Vor allem im Hinblick auf Peak Oil
sind umgehend folgende Maßnahmen notwendig:
* Massive staatliche Förderung, auch mit fiskalischen und ordnungspolitischen Maßnahmen, der Alternativenergien (erneuerbare Energien) wie
Solarenergie, Windkraft, Biomasse, Erdwärme. Bessere Einspeistarife!
* Verstärkte Investitionen in Forschung und Entwicklung der Alternativenergien, damit diese rasch zu kostengünstigen Massenprodukten werden.

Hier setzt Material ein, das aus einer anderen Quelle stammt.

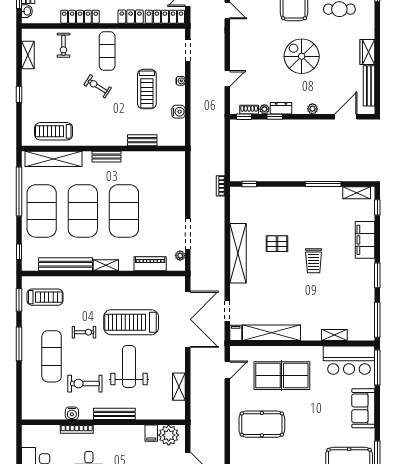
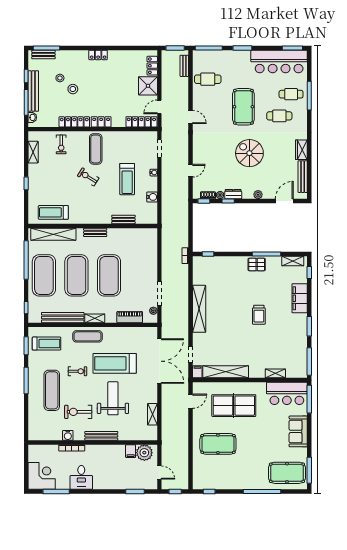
locker: (131, 17) -> (101, 122), moved
pallet: (277, 244) -> (257, 264), moved
exercise mat: (97, 288) -> (87, 336), added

* Wärmedämmung und massive Erhöhung der Energieeffizienz.
Hier liegen die größten Energiereserven.
* Mehr Förderung des öffentlichen Verkehrs, Citymaut oder Roadpricing,
auch für Pkws.
* Kostenwahrheit beim Straßenverkehr.
* Güterverkehr vermehrt auf die Schiene.
* Nahversorgung stärken.
* Besteuerung von Kerosin (schon längst fällig!).
* Ausweitung des biologischen Landbaues durch weitere Verbesserung
der Fördermaßnahmen
* Umweltfolgekosten den Verursachern verrechnen
Was jeder tun kann bzw. tun sollte oder müsste
Jeder sollte und müsste seine Lebensweise so einrichten, dass er Energie und
Ressourcen sparsam und effizient nützt und genau überlegt, wo durch sein
Handeln und seine Aktivitäten Treibhausgase freigesetzt werden. Eine Reduktion der Treibhausgase um etwa 25% sollte das Ziel sein. Langfristiges Ziel
wird es sein, dass jedem Menschen dieser Erde ein gleich hohes Emissionsrecht zugestanden wird!